Nello Nigro è stato ospite del format ‘A lezione di e-Sport con…‘, ideato da Sportface, offrendo giudizi e genericamente dichiarazioni riguardo la propria doppia professione come player e coach nell’ambito del gaming sportivo. “Hollywood 285” è infatti un volto iconico del professionismo videoludico italiano, apprezzato da appassionati di ogni età e particolarmente noto per la sua disponibilità all’interazione diretta con i seguaci. Di seguito i passaggi salienti dell’intervista menzionata.

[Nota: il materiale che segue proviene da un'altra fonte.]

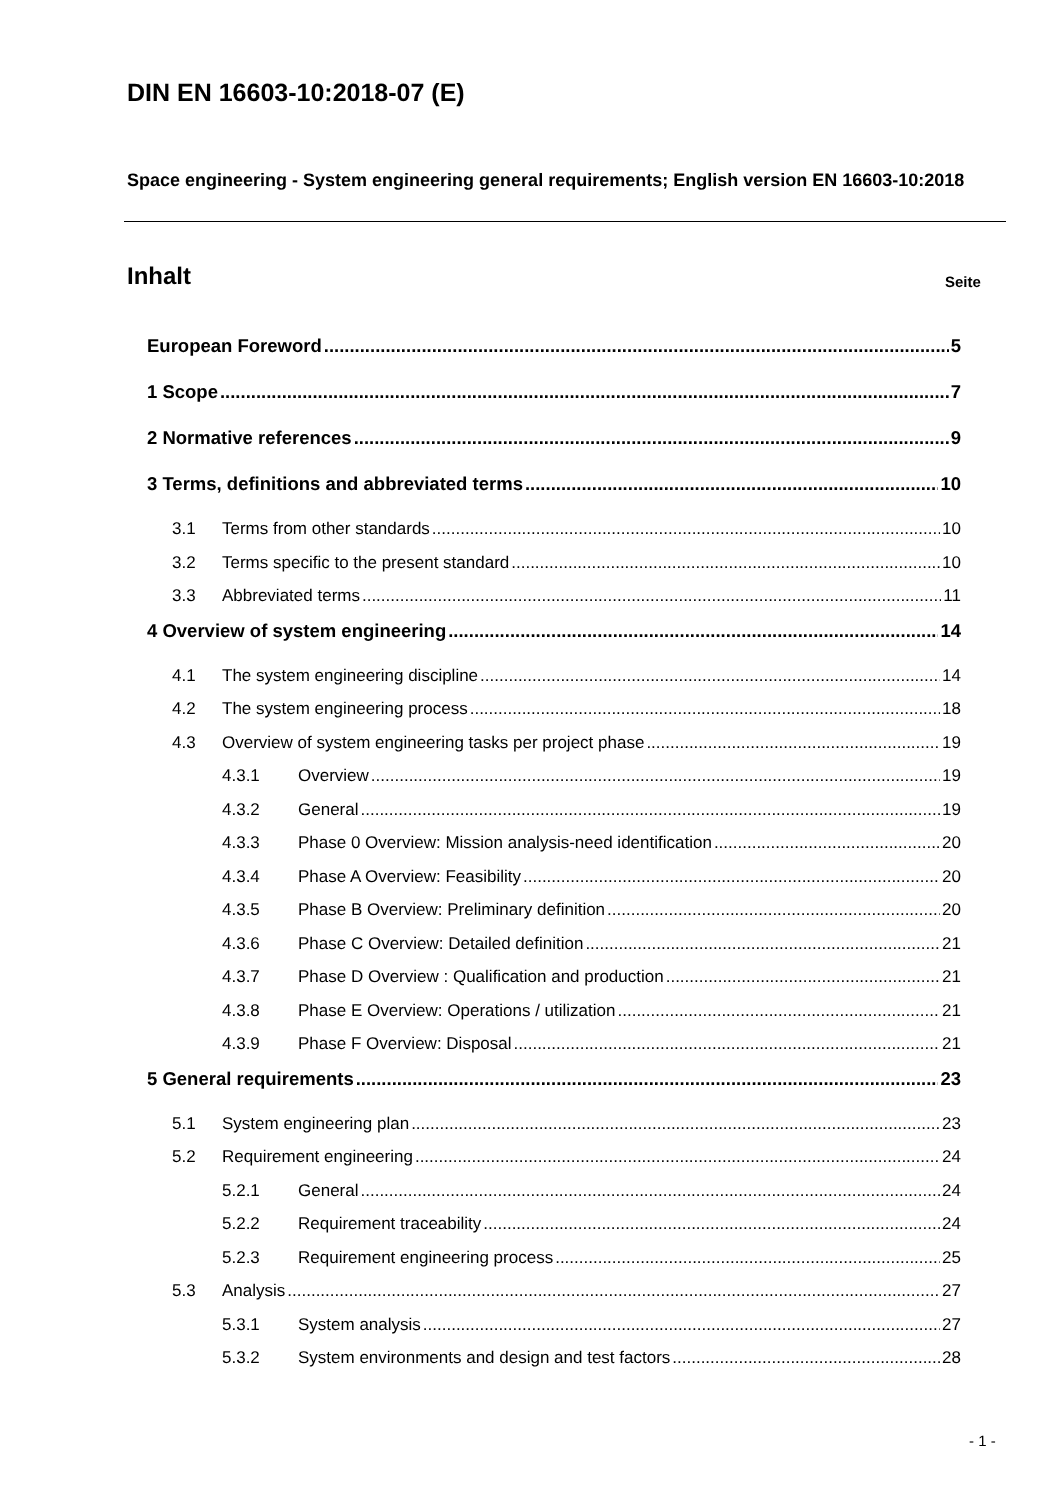DIN EN 16603-10:2018-07 (E)
Space engineering - System engineering general requirements; English version EN 16603-10:2018
Inhalt Seite
European Foreword 5
1 Scope 7
2 Normative references 9
3 Terms, definitions and abbreviated terms 10
3.1 Terms from other standards 10
3.2 Terms specific to the present standard 10
3.3 Abbreviated terms 11
4 Overview of system engineering 14
4.1 The system engineering discipline 14
4.2 The system engineering process 18
4.3 Overview of system engineering tasks per project phase 19
4.3.1 Overview 19
4.3.2 General 19
4.3.3 Phase 0 Overview: Mission analysis-need identification 20
4.3.4 Phase A Overview: Feasibility 20
4.3.5 Phase B Overview: Preliminary definition 20
4.3.6 Phase C Overview: Detailed definition 21
4.3.7 Phase D Overview : Qualification and production 21
4.3.8 Phase E Overview: Operations / utilization 21
4.3.9 Phase F Overview: Disposal 21
5 General requirements 23
5.1 System engineering plan 23
5.2 Requirement engineering 24
5.2.1 General 24
5.2.2 Requirement traceability 24
5.2.3 Requirement engineering process 25
5.3 Analysis 27
5.3.1 System analysis 27
5.3.2 System environments and design and test factors 28
- 1 -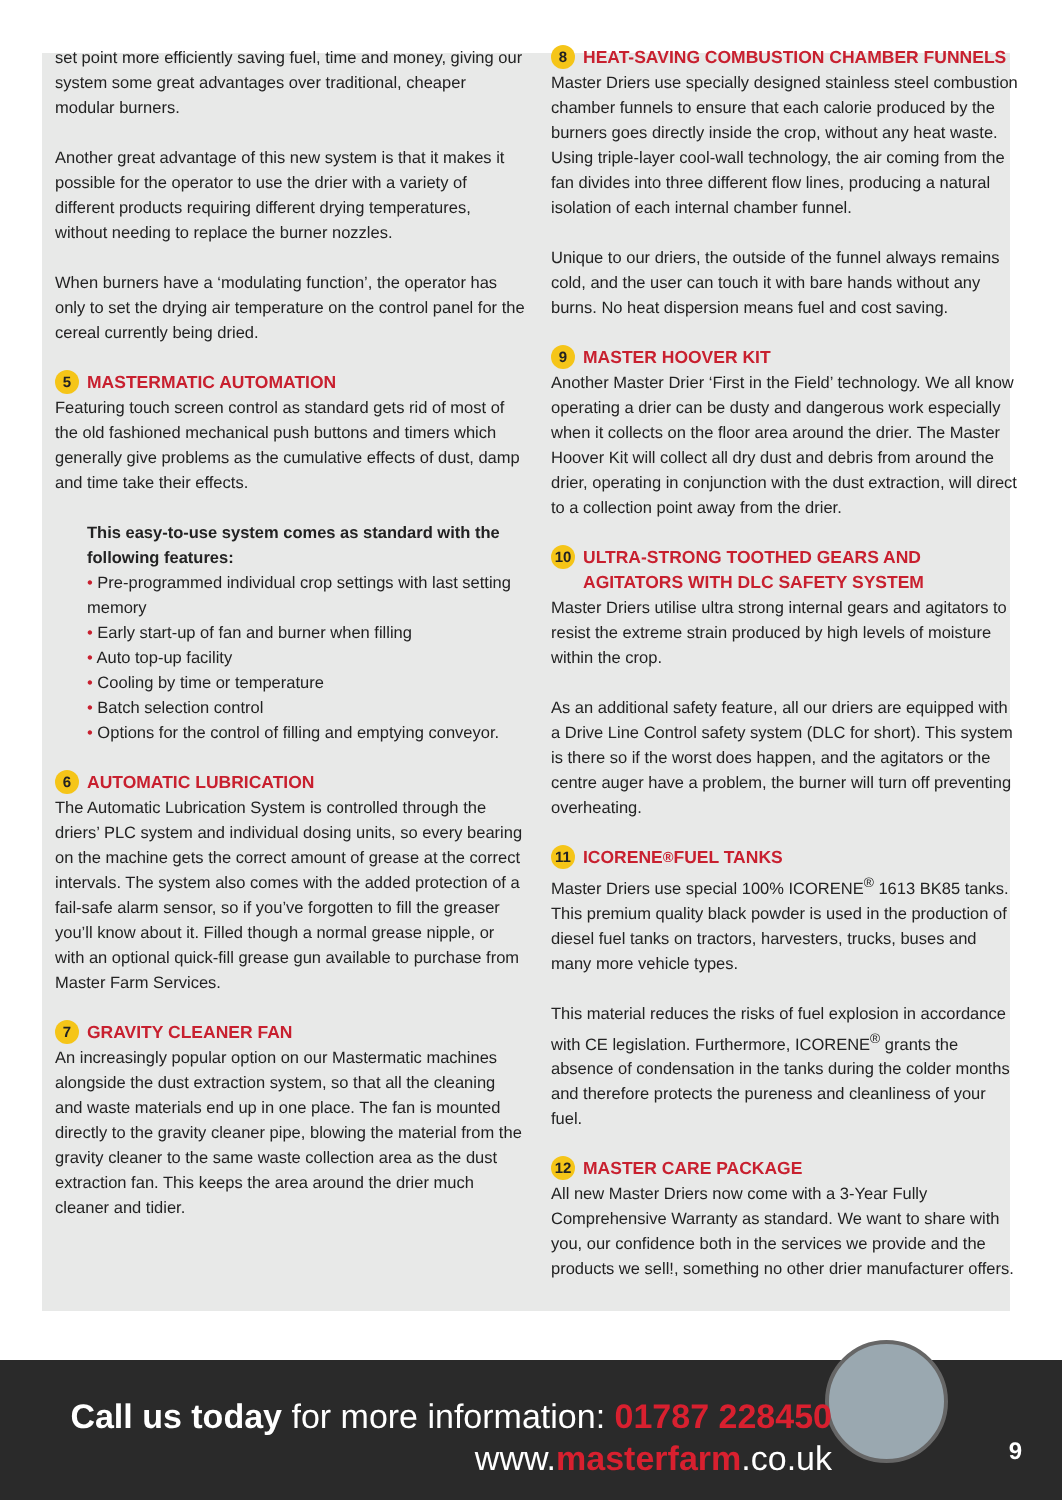set point more efficiently saving fuel, time and money, giving our system some great advantages over traditional, cheaper modular burners.
Another great advantage of this new system is that it makes it possible for the operator to use the drier with a variety of different products requiring different drying temperatures, without needing to replace the burner nozzles.
When burners have a ‘modulating function’, the operator has only to set the drying air temperature on the control panel for the cereal currently being dried.
5 MASTERMATIC AUTOMATION
Featuring touch screen control as standard gets rid of most of the old fashioned mechanical push buttons and timers which generally give problems as the cumulative effects of dust, damp and time take their effects.
This easy-to-use system comes as standard with the following features:
• Pre-programmed individual crop settings with last setting memory
• Early start-up of fan and burner when filling
• Auto top-up facility
• Cooling by time or temperature
• Batch selection control
• Options for the control of filling and emptying conveyor.
6 AUTOMATIC LUBRICATION
The Automatic Lubrication System is controlled through the driers’ PLC system and individual dosing units, so every bearing on the machine gets the correct amount of grease at the correct intervals. The system also comes with the added protection of a fail-safe alarm sensor, so if you’ve forgotten to fill the greaser you’ll know about it. Filled though a normal grease nipple, or with an optional quick-fill grease gun available to purchase from Master Farm Services.
7 GRAVITY CLEANER FAN
An increasingly popular option on our Mastermatic machines alongside the dust extraction system, so that all the cleaning and waste materials end up in one place. The fan is mounted directly to the gravity cleaner pipe, blowing the material from the gravity cleaner to the same waste collection area as the dust extraction fan. This keeps the area around the drier much cleaner and tidier.
8 HEAT-SAVING COMBUSTION CHAMBER FUNNELS
Master Driers use specially designed stainless steel combustion chamber funnels to ensure that each calorie produced by the burners goes directly inside the crop, without any heat waste. Using triple-layer cool-wall technology, the air coming from the fan divides into three different flow lines, producing a natural isolation of each internal chamber funnel.
Unique to our driers, the outside of the funnel always remains cold, and the user can touch it with bare hands without any burns. No heat dispersion means fuel and cost saving.
9 MASTER HOOVER KIT
Another Master Drier ‘First in the Field’ technology. We all know operating a drier can be dusty and dangerous work especially when it collects on the floor area around the drier. The Master Hoover Kit will collect all dry dust and debris from around the drier, operating in conjunction with the dust extraction, will direct to a collection point away from the drier.
10 ULTRA-STRONG TOOTHED GEARS AND AGITATORS WITH DLC SAFETY SYSTEM
Master Driers utilise ultra strong internal gears and agitators to resist the extreme strain produced by high levels of moisture within the crop.
As an additional safety feature, all our driers are equipped with a Drive Line Control safety system (DLC for short). This system is there so if the worst does happen, and the agitators or the centre auger have a problem, the burner will turn off preventing overheating.
11 ICORENE<sup>®</sup> FUEL TANKS
Master Driers use special 100% ICORENE<sup>®</sup> 1613 BK85 tanks. This premium quality black powder is used in the production of diesel fuel tanks on tractors, harvesters, trucks, buses and many more vehicle types.
This material reduces the risks of fuel explosion in accordance with CE legislation. Furthermore, ICORENE<sup>®</sup> grants the absence of condensation in the tanks during the colder months and therefore protects the pureness and cleanliness of your fuel.
12 MASTER CARE PACKAGE
All new Master Driers now come with a 3-Year Fully Comprehensive Warranty as standard. We want to share with you, our confidence both in the services we provide and the products we sell!, something no other drier manufacturer offers.
Call us today for more information: 01787 228450
www.masterfarm.co.uk
9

PRIMI PASSI – “Ho iniziato da piccolissimo, in quanto mia mamma era un’appassionata di videogame. All’età di 5 o 6 anni mi regalarono il Sega Master System e chiesi subito un gioco di calcio. In seguito ebbi FIFA International Soccer per il Sega Mega Drive. Per un periodo ho peraltro giocato molto a PES, per poi tornare a FIFA nel 2012, appassionandomi ad Ultimate Team“.

METODOLOGIE DI LAVORO – “L’aspetto psicologico è determinante nell’e-Sport, ad alti livelli è praticamente tutto. Quando ci si qualifica ad eventi si assiste ad una situazione in cui tutti i player hanno ‘parità di mani’, noi coach puntiamo a lavorare sulla testa con la partecipazione dei mental coach, i quali sono comunque figure differenti“.

YOUTUBE E TWITCH – “La necessità di andare su Youtube è derivata da Twitch, perchè spesso capita che ci siano delle domande ricorrenti, per cui la mia idea era quella di creare dei video-guida per evitare di ripetermi in diretta. La mia passione rimane comunque focalizzata su Twitch, perchè preferisco di gran lunga il rapporto diretto con gli spettatori, questa piattaforma è la migliore per il mio lavoro“.

GIOCATORI PIÙ AMATI DI FIFA – “Neuer, Maldini, Sergio Ramos (TOTY), David Luiz, Roberto Carlos, Ronaldinho, Cristiano Ronaldo (TOTY), Ibrahimovic (TOTS)“.

GIOCATORI PIÙ ‘ODIATI’ DI FIFA – “Begovic, Felipe Santana, Dedè, Esswein, Mayuka, Mlapa, Di Natale, Miccoli, Ben Yedder“.